In 2002, two civilian prisoners at Bagram Prison were chained to the ceiling and beaten to death by at least seven soldiers. A second, secret prison was described in a 2010 report where prisoners are held in isolation under conditions of sleep deprivation and regularly tortured.

The U.S. has maintained a pattern of bombing wedding parties in Afghanistan, killing over 150 in three separate attacks in July 2002 as well as July and November of 2008.

A 2007 aerial bombing by NATO on a Helmand Province neighborhood left at least 50 civilians dead and received international condemnation.

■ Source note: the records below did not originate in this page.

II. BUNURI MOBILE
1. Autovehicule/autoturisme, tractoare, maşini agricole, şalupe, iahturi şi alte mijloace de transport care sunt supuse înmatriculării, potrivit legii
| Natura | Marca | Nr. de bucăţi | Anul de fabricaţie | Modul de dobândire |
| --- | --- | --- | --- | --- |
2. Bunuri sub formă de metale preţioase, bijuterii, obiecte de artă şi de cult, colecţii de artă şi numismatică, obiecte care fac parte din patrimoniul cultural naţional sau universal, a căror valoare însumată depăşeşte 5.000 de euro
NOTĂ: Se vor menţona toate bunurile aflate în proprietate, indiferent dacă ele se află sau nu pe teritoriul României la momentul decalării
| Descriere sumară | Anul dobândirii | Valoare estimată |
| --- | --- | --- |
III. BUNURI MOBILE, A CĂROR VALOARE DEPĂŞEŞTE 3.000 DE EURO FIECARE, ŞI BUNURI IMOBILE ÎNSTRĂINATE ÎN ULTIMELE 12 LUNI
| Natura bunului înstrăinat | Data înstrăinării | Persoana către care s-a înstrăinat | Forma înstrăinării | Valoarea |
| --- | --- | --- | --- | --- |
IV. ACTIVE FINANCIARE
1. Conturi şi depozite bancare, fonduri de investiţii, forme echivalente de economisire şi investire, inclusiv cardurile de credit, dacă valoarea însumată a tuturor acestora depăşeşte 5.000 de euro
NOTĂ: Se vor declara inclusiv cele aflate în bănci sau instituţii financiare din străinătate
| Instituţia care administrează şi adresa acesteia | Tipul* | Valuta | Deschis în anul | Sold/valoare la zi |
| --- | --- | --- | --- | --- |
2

In 2010, a group of 11 soldiers in Maiwand, Kandahar Province, who called themselves the “Kill Team” were caught murdering at least three civilians, taking photos with their bodies, making videos with severed Afghan civilians’ heads on a stick, and more. At least two of them, Jeremy Morlock and Andrew Holmes, were caught collecting human fingers and skull fragments from their victims. This especially heinous revelation came when Der Spiegel and Rolling Stone ran the photos taken by the depraved criminals of their exploits.

In 2012 the U.S. military came under fire for a viral video showing Marines urinating on Afghan corpses.

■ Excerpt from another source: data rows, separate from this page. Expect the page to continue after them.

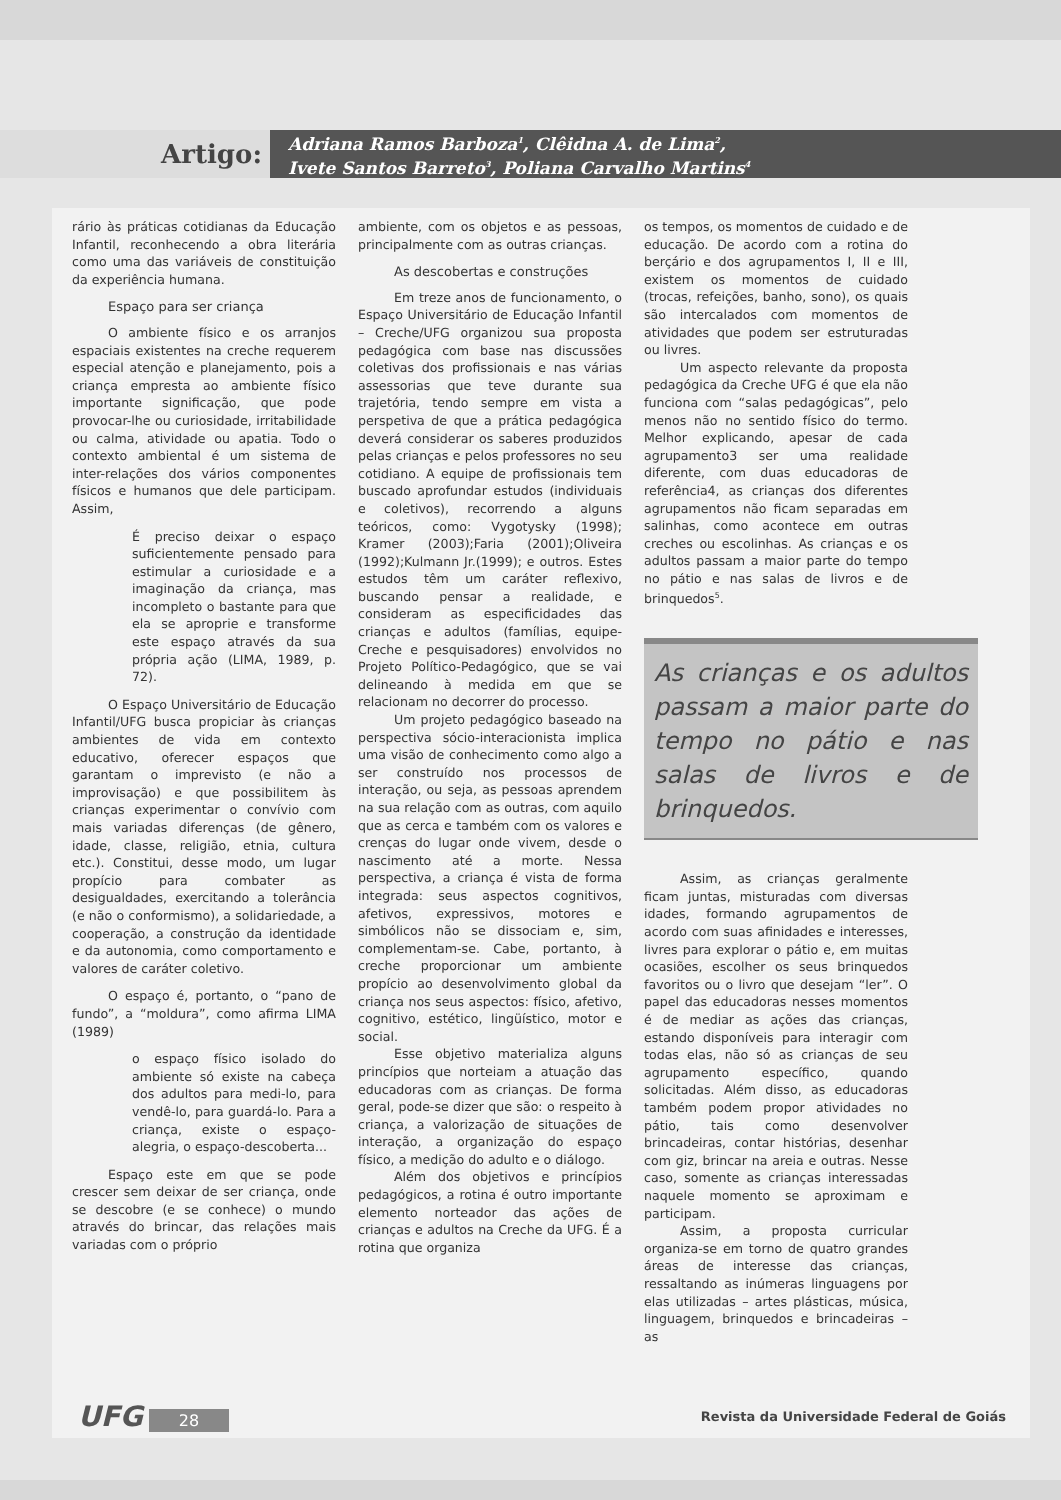Artigo:
Adriana Ramos Barboza<sup>1</sup>, Clêidna A. de Lima<sup>2</sup>,
Ivete Santos Barreto<sup>3</sup>, Poliana Carvalho Martins<sup>4</sup>
rário às práticas cotidianas da Educação Infantil, reconhecendo a obra literária como uma das variáveis de constituição da experiência humana.
Espaço para ser criança
O ambiente físico e os arranjos espaciais existentes na creche requerem especial atenção e planejamento, pois a criança empresta ao ambiente físico importante significação, que pode provocar-lhe ou curiosidade, irritabilidade ou calma, atividade ou apatia. Todo o contexto ambiental é um sistema de inter-relações dos vários componentes físicos e humanos que dele participam. Assim,
É preciso deixar o espaço suficientemente pensado para estimular a curiosidade e a imaginação da criança, mas incompleto o bastante para que ela se aproprie e transforme este espaço através da sua própria ação (LIMA, 1989, p. 72).
O Espaço Universitário de Educação Infantil/UFG busca propiciar às crianças ambientes de vida em contexto educativo, oferecer espaços que garantam o imprevisto (e não a improvisação) e que possibilitem às crianças experimentar o convívio com mais variadas diferenças (de gênero, idade, classe, religião, etnia, cultura etc.). Constitui, desse modo, um lugar propício para combater as desigualdades, exercitando a tolerância (e não o conformismo), a solidariedade, a cooperação, a construção da identidade e da autonomia, como comportamento e valores de caráter coletivo.
O espaço é, portanto, o “pano de fundo”, a “moldura”, como afirma LIMA (1989)
o espaço físico isolado do ambiente só existe na cabeça dos adultos para medi-lo, para vendê-lo, para guardá-lo. Para a criança, existe o espaço-alegria, o espaço-descoberta...
Espaço este em que se pode crescer sem deixar de ser criança, onde se descobre (e se conhece) o mundo através do brincar, das relações mais variadas com o próprio
ambiente, com os objetos e as pessoas, principalmente com as outras crianças.
As descobertas e construções
Em treze anos de funcionamento, o Espaço Universitário de Educação Infantil – Creche/UFG organizou sua proposta pedagógica com base nas discussões coletivas dos profissionais e nas várias assessorias que teve durante sua trajetória, tendo sempre em vista a perspetiva de que a prática pedagógica deverá considerar os saberes produzidos pelas crianças e pelos professores no seu cotidiano. A equipe de profissionais tem buscado aprofundar estudos (individuais e coletivos), recorrendo a alguns teóricos, como: Vygotysky (1998); Kramer (2003);Faria (2001);Oliveira (1992);Kulmann Jr.(1999); e outros. Estes estudos têm um caráter reflexivo, buscando pensar a realidade, e consideram as especificidades das crianças e adultos (famílias, equipe-Creche e pesquisadores) envolvidos no Projeto Político-Pedagógico, que se vai delineando à medida em que se relacionam no decorrer do processo.
Um projeto pedagógico baseado na perspectiva sócio-interacionista implica uma visão de conhecimento como algo a ser construído nos processos de interação, ou seja, as pessoas aprendem na sua relação com as outras, com aquilo que as cerca e também com os valores e crenças do lugar onde vivem, desde o nascimento até a morte. Nessa perspectiva, a criança é vista de forma integrada: seus aspectos cognitivos, afetivos, expressivos, motores e simbólicos não se dissociam e, sim, complementam-se. Cabe, portanto, à creche proporcionar um ambiente propício ao desenvolvimento global da criança nos seus aspectos: físico, afetivo, cognitivo, estético, lingüístico, motor e social.
Esse objetivo materializa alguns princípios que norteiam a atuação das educadoras com as crianças. De forma geral, pode-se dizer que são: o respeito à criança, a valorização de situações de interação, a organização do espaço físico, a medição do adulto e o diálogo.
Além dos objetivos e princípios pedagógicos, a rotina é outro importante elemento norteador das ações de crianças e adultos na Creche da UFG. É a rotina que organiza
os tempos, os momentos de cuidado e de educação. De acordo com a rotina do berçário e dos agrupamentos I, II e III, existem os momentos de cuidado (trocas, refeições, banho, sono), os quais são intercalados com momentos de atividades que podem ser estruturadas ou livres.
Um aspecto relevante da proposta pedagógica da Creche UFG é que ela não funciona com “salas pedagógicas”, pelo menos não no sentido físico do termo. Melhor explicando, apesar de cada agrupamento3 ser uma realidade diferente, com duas educadoras de referência4, as crianças dos diferentes agrupamentos não ficam separadas em salinhas, como acontece em outras creches ou escolinhas. As crianças e os adultos passam a maior parte do tempo no pátio e nas salas de livros e de brinquedos<sup>5</sup>.
As crianças e os adultos passam a maior parte do tempo no pátio e nas salas de livros e de brinquedos.
Assim, as crianças geralmente ficam juntas, misturadas com diversas idades, formando agrupamentos de acordo com suas afinidades e interesses, livres para explorar o pátio e, em muitas ocasiões, escolher os seus brinquedos favoritos ou o livro que desejam “ler”. O papel das educadoras nesses momentos é de mediar as ações das crianças, estando disponíveis para interagir com todas elas, não só as crianças de seu agrupamento específico, quando solicitadas. Além disso, as educadoras também podem propor atividades no pátio, tais como desenvolver brincadeiras, contar histórias, desenhar com giz, brincar na areia e outras. Nesse caso, somente as crianças interessadas naquele momento se aproximam e participam.
Assim, a proposta curricular organiza-se em torno de quatro grandes áreas de interesse das crianças, ressaltando as inúmeras linguagens por elas utilizadas – artes plásticas, música, linguagem, brinquedos e brincadeiras – as
UFG 28
Revista da Universidade Federal de Goiás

In spite of a Center for Naval Analyses study of aerial bombardment in Afghanistan that found drone strikes kill 10 times the number of civilians as manned aircraft, the U.S. continues to use hundreds of these strikes in the country, leading to the deaths of over 1,100 civilians to date. These strikes have also been used regularly in Pakistan, Yemen and Somalia.

This list is only a small glimpse into the daily crimes of the U.S. occupation.

President Obama called Joanne Liu to apologize for the attack on the Doctors Without Borders hospital. No Afghan has ever received such an apology.

Under a global economic and political system dominated by imperialist war aimed at securing profits and resources, the civilians in the colonized world are hardly counted as human at all. If the U.S. had bombed another Afghan hospital the world outside of Afghanistan would have no knowledge of it, made evident by the fact that the world is treating the bombing of this hospital as an anomaly.

End the Afghan occupation now

The U.S. bombed the Kunduz hospital a year after combat ended in Afghanistan and nine years before U.S. troops are scheduled to leave the country. So the war hasn’t ended regardless of the blatant doublespeak from Obama.

But what is the U.S. strategy to win? What is winning?

This is a question weighing heavily on every party involved from the rank-and-file troops losing life and limb to the scandal-prone military officers who have cycled in and out of leading the war.

General Stanley McChrystal was fired from his post after admitting in a Rolling Stone interview that the war was not popular, could not be won, and was nothing but a “bleeding ulcer.”

His successor, General David Patraeus, said: “You have to recognize that I don’t think this is a war you win. This is the kind of fight we’ll be in for the rest of our lives and our kids’ lives.”

The strategy in Afghanistan has been to attempt to make the U.S. appear strong as an imperial force despite being defeated by the poorest people on the planet. This is how destroying the hospital in Kunduz fits neatly in U.S. strategy. Their aim is to leave behind a crippled Afghan society. Their aim is to prevent Afghans gaining access to medical attention, to schools, to work, to anything resembling a normal civil life.

This strategy has been repeated by the U.S. each time it was defeated by a people’s war for independence from Korea and Vietnam to Iraq and Afghanistan.

The only way to end the war crimes is to end the U.S. occupation immediately and to end this prolonged collective punishment aimed at the Afghan people for their heroic defiance of Washington’s dictates.